Saturday, November 5, 2011

Spring Vegetables

This week we had a rather unusual tagine - chicken with grapes and artichokes.  For four, marinade 4 chicken breasts, cut into strips, in a mix of 2 crushed garlic cloves, 1 tsp turmeric, juice of a lemon, 1 tbsp olive oil.  Leave 1-2 hours.  Heat 2 tbsp olive oil in the tagine, and stir in 2 onions halved length ways & sliced with the grain.  This is what I did with the onions last week as well and I did it in the rice later in the week because I like the way it turns out.  Add 1/2 a thinly sliced preserved lemon with 1 tsp sugar.  Saute until slightly caramelised.  Toss in the marinated chicken slices, then add 1-2 tsp harissa paste, depending on how hot you want it, and 2 tsp tomato paste.  Pour over 300ml chicken stock & bring to the boil.  Cover & simmer 15 minutes.  Toss in a jar of artichoke hearts, cover & cook a further 5 minutes.  Add about a dozen green grapes halved length ways and flat leaf parsley, season & serve with couscous & a salad.  This was nice but not my favourite.  Worth a try.

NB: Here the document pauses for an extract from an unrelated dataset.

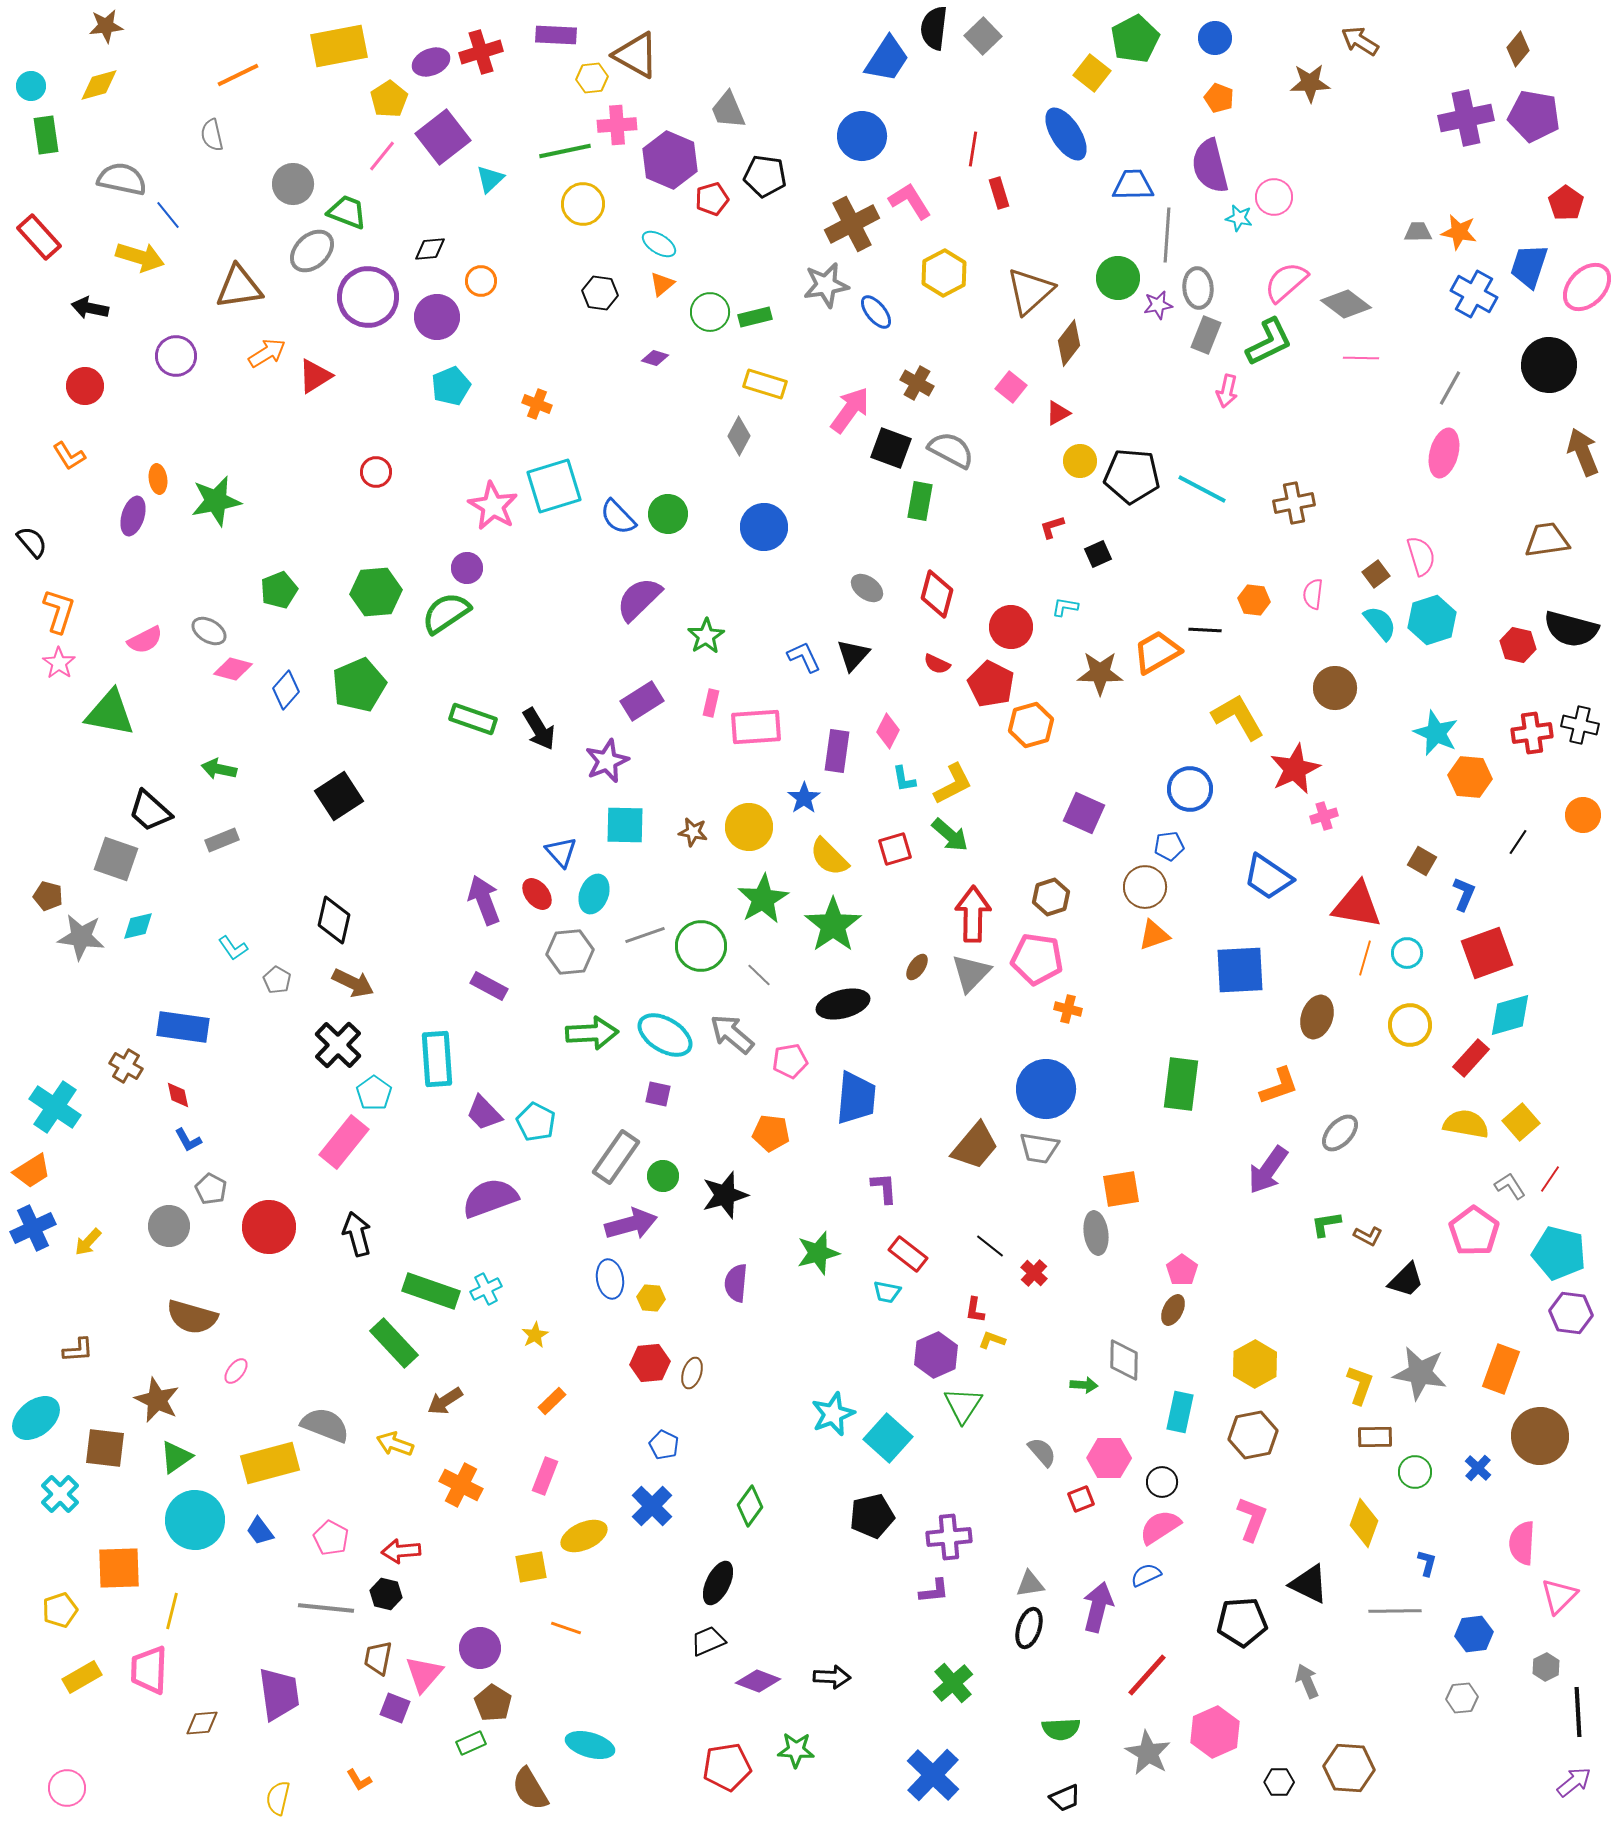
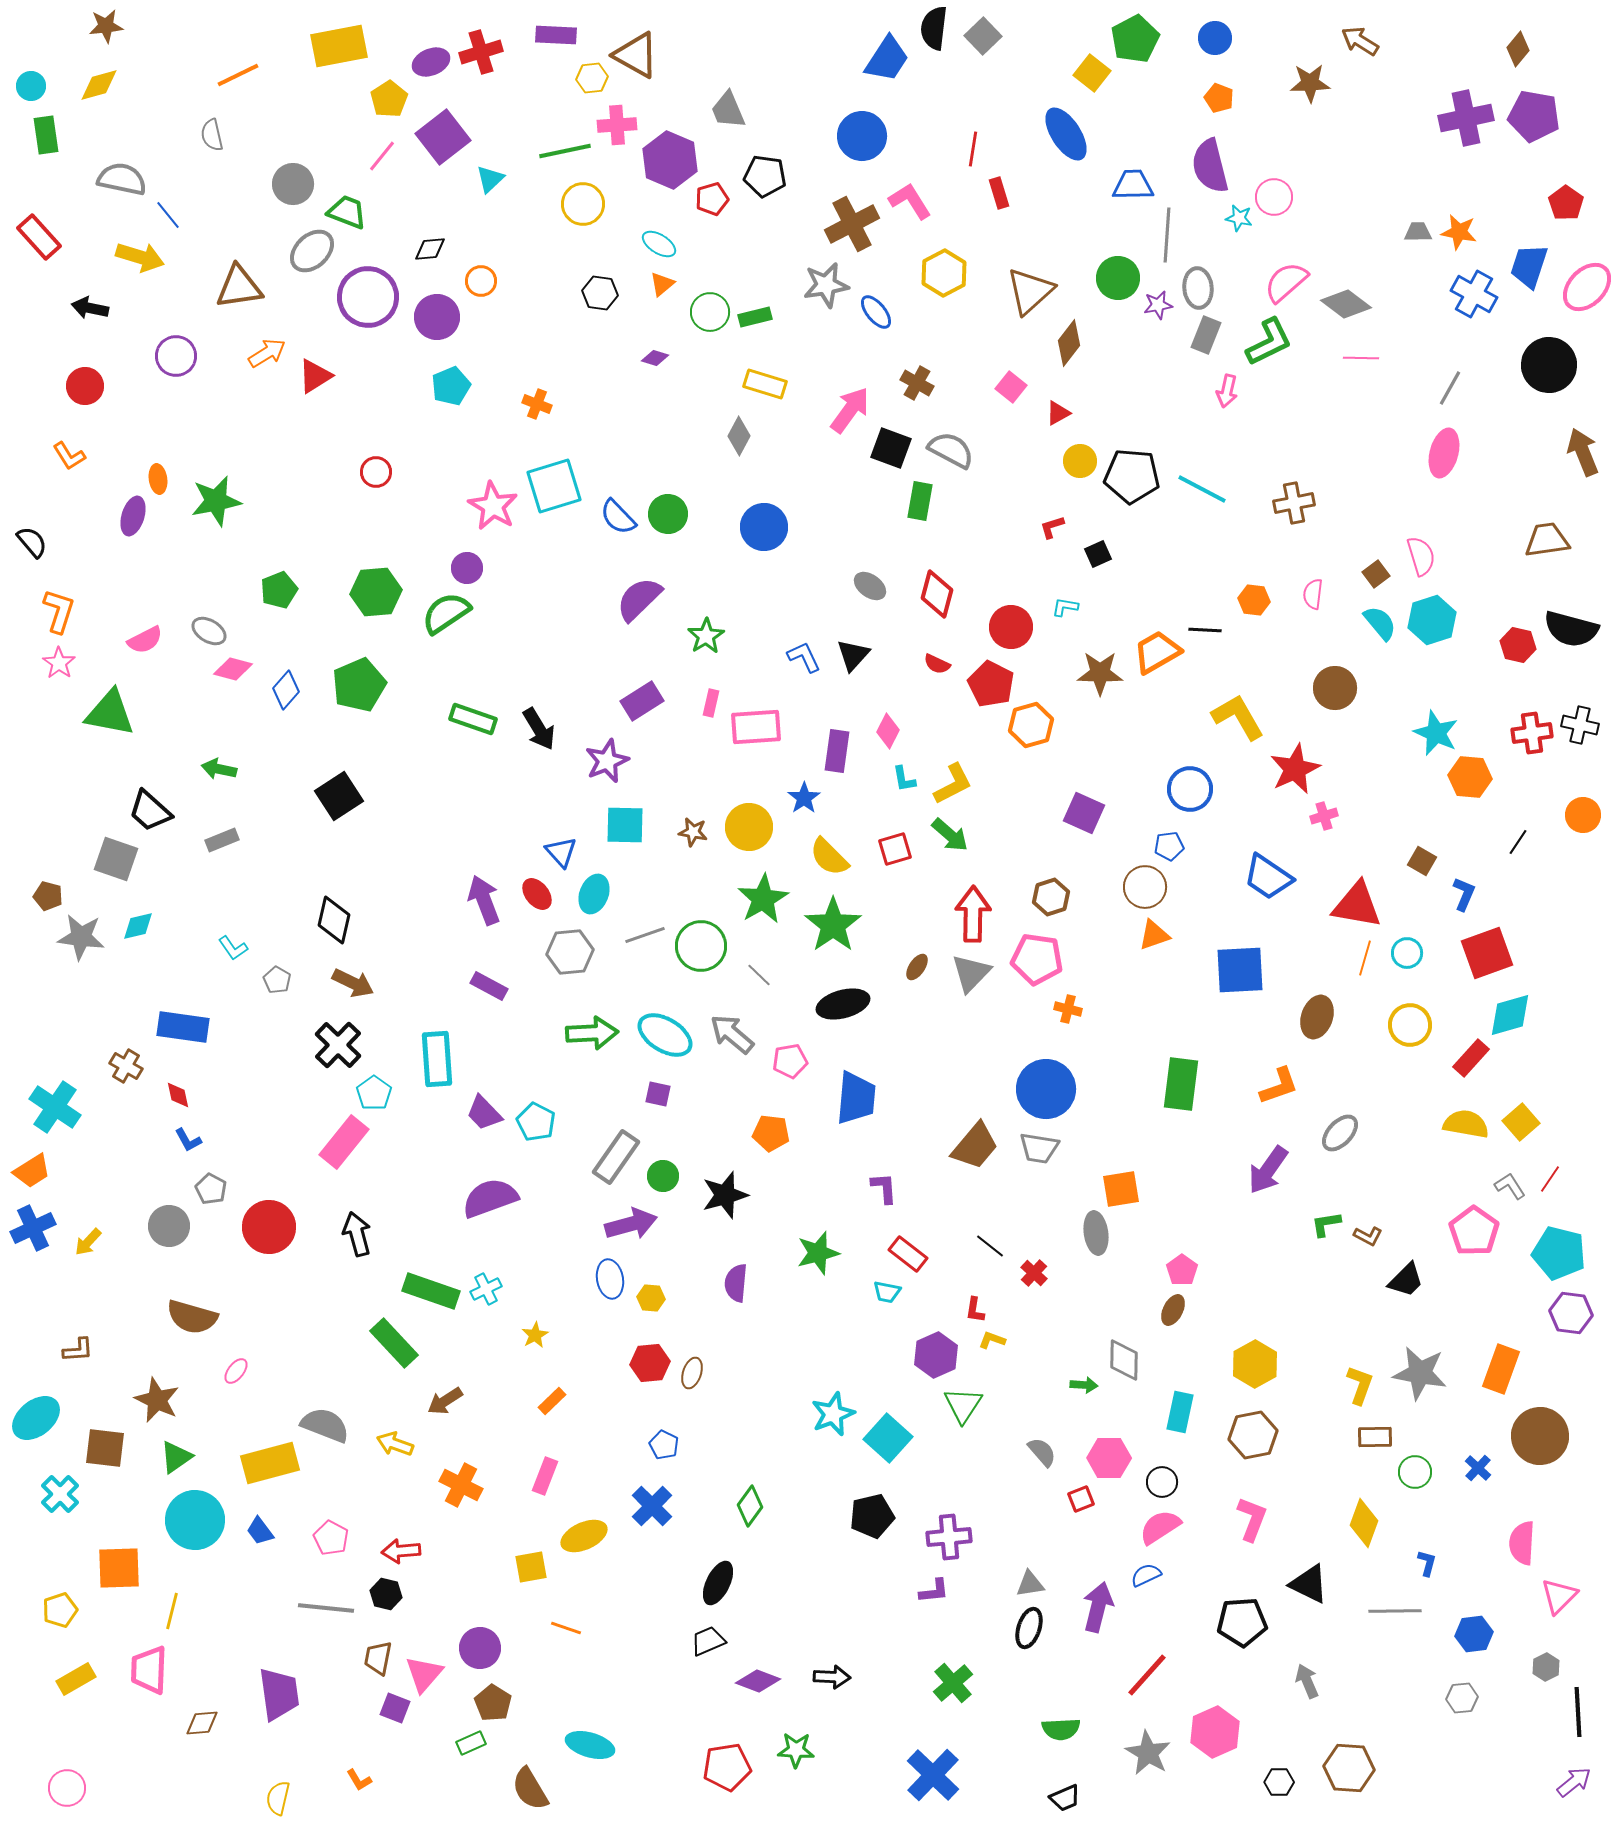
gray ellipse at (867, 588): moved 3 px right, 2 px up
yellow rectangle at (82, 1677): moved 6 px left, 2 px down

We bought some beautiful snapper at the market on Sunday and served it with a fresh salsa verde type sauce.  For two, finely chop 1 clove garlic then add a small bunch parsley, a dozen or so basil leaves, 2 tsp capers & zest of a lemon.  Chop them all together as finely as you can, tip into a bowl, add the lemon juice & season well.  Add enough olive oil to make a thick puree.  Set aside.
Pan fry the fish using your usual method & when it is nearly done, add a knob of butter & the herb mix.  As the butter melts, stir it with the herbs & spoon them over the fish.  This should take about 1/2 a minute.  Pour the herby sauce over the fish on the plates.  I served it with baby carrots, asparagus & crushed baby potatoes.
This week I made a spring risotto with our own peas & broad beans.  They were a bit weeny - but still delicious, and a plate full of bright green with creamy rice is a beautiful thing to look upon.
For two, blanch 1/2 cup each of peas and broad beans with a bunch of thin asparagus sliced into about 3 pieces, in 1 1/2 cups chicken stock.  In a risotto pan soften 3 baby leeks & 3 spring onions finely sliced.  Add 1/2 cup of rice & prepare your risotto in the usual way.  At the end add the blanched vegetables with a tbsp each of finely chopped mint & flat leaf parsley.  At this stage I usually stir through a knob of butter, cover & let stand a couple of minutes then stir through Parmesan, season & serve.
On the same theme later in the week I did a saffron rice with peas.  In a large saucepan heat a tbsp sunflower oil & soften 1/2 an onion with 1/2 tsp garam masala.  I sliced the onion lengthways as noted above.  Try this - it's quite good.  Soak a few threads of saffron in a tbsp hot water & add to the onions along with 3-4 pitted prunes, sliced lengthways, 1/2 cup brown basmati rice and 1 cup chicken stock.  Bring to the boil, cover & cook until the water has evaporated & the rice is fluffy.  Add 1/2 cup blanched peas at the end.  If you are using frozen just pour boiling water through them in a sieve.  Stir in the parsley. 
While the rice is cooking combine 2-3 lamb fillets with 1 tbsp lime juice, 1/4 tsp cinnamon, 1/2 tsp cumin & 2 tsp sunflower oil.  Just before the rice is ready pan fry the lamb about 4- 5 minutes, then cover &  rest 5 minutes.  Slice & serve with the rice.